I'd prefer my deductions on geological history to come from a geologist, not a Herbal Medicinist.

Nahle assumes that what climate scientists are saying is that CO2 levels directly correlate with the temperatures at that exact point in time when that is clearly not the case. He fails to account for the changing planet. Vegetation levels, the capacity of oceans to absorb carbon (or not absorb it), biomass and seismic activity. Basically, he applied simplistic lens over a hugely complex set of variables.
 
I'd prefer my deductions on geological history to come from a geologist, not a Herbal Medicinist.

Nahle assumes that what climate scientists are saying is that CO2 levels directly correlate with the temperatures at that exact point in time when that is clearly not the case. He fails to account for the changing planet. Vegetation levels, the capacity of oceans to absorb carbon (or not absorb it), biomass and seismic activity. Basically, he applied simplistic lens over a hugely complex set of variables.

You missed my whole point that i have no idea who that dude even is, i don't read his works, i was doing an image search for historic temps when i found that. It isn't the point of my argument and I didn't care what the co2 levels were, I was looking for just temperatures... and my dad is/was a geologist.

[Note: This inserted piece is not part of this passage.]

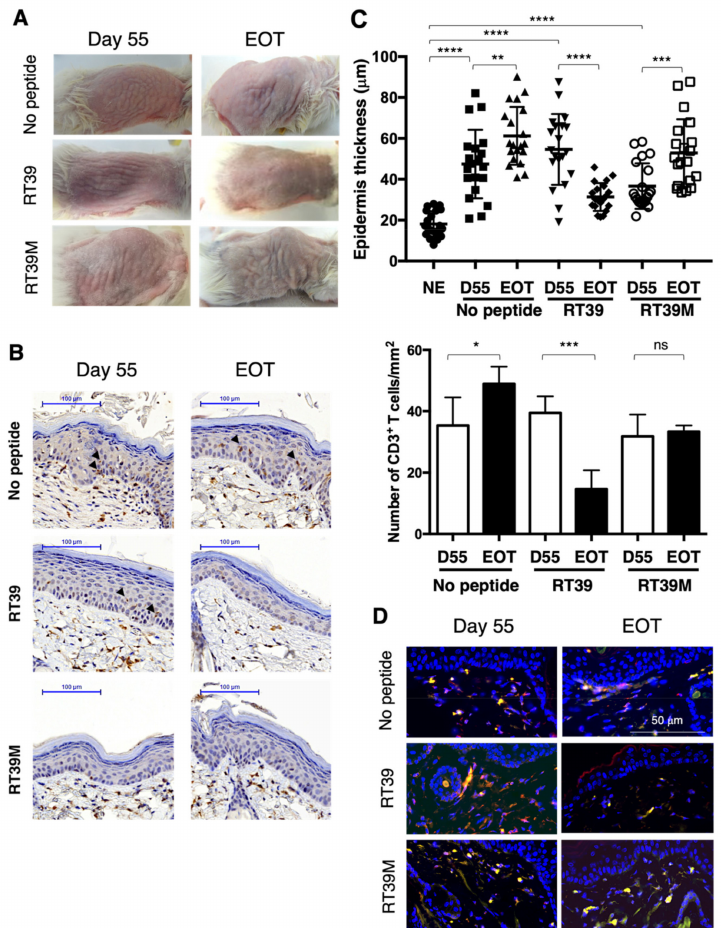
Figure 2. In vivo validation of RT39 peptide anti-tumor efficiency. After engraftment and appearance of cutaneous manifestations (55 days post-injection), mice were randomly separated in 3 groups ( n = 5 each) and either left untreated (no peptide) or treated with RT39 or RT39M peptide. Skin biopsies were collected before (Day 55) and at the end of treatment (EOT). ( A ) Visual evaluation of cutaneous disorders before and after peptide treatment. Shown are pictures of one representative mouse from each group. ( B ) Immunohistochemical analysis of skin sections. Labeling was performed using an anti-human CD3 mAb, allowing observation of the epidermis thickness and of epidermal (arrowheads) and dermal T cell infiltrates. Shown are representative data obtained on one representa- tive mouse from each group. ( C ) After CD3 staining, epidermis thickness was measured (7 points of measurement; upper panel) and CD3 + T cells were enumerated (bottom panel) on skin sections corresponding to 3 mice in each group. Similar analysis was realized on control/not engrafted mice (NE; n = 3). Statistical analysis was performed using a Mann–Whitney t test. * p < 0.05, ** p < 0.01, *** p < 0.001, **** p < 0.0001, ns: not significant. ( D ) Analysis of the presence of the malignant T cell clone by immunofluorescence using human CD3 and KIR3DL2 as tumor T cell marker. Shown are representative data obtained on one mouse from each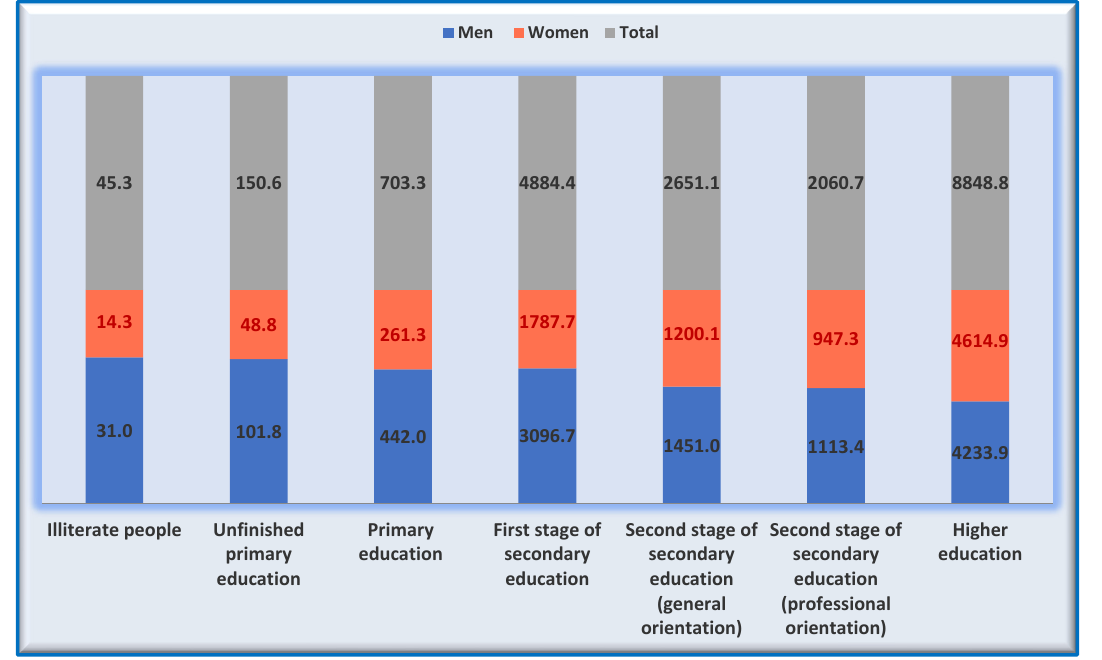
Figure 7. Employed persons by sex and educational level attained (in thousands). Source: Authors with data corresponding to the fourth quarter of 2020 provided by the Statistics National Institute ( Instituto Nacional de Estadística ).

I'm not even sure how I found that pic.. so here is what I should have originally posted.

marcott2-13_11k-graph-610.gif


the thing to realize about that is, we have daily data for global temps now.. the temps from 6,000 years ago, we are looking more at decades of average temps.. so we'd average our past 20-40 years together and come out lower than the graph implies. it's possible(likely) there was a decade or 2 of extreme warming or cooling thousands of years ago.. but we don't have that level of precision.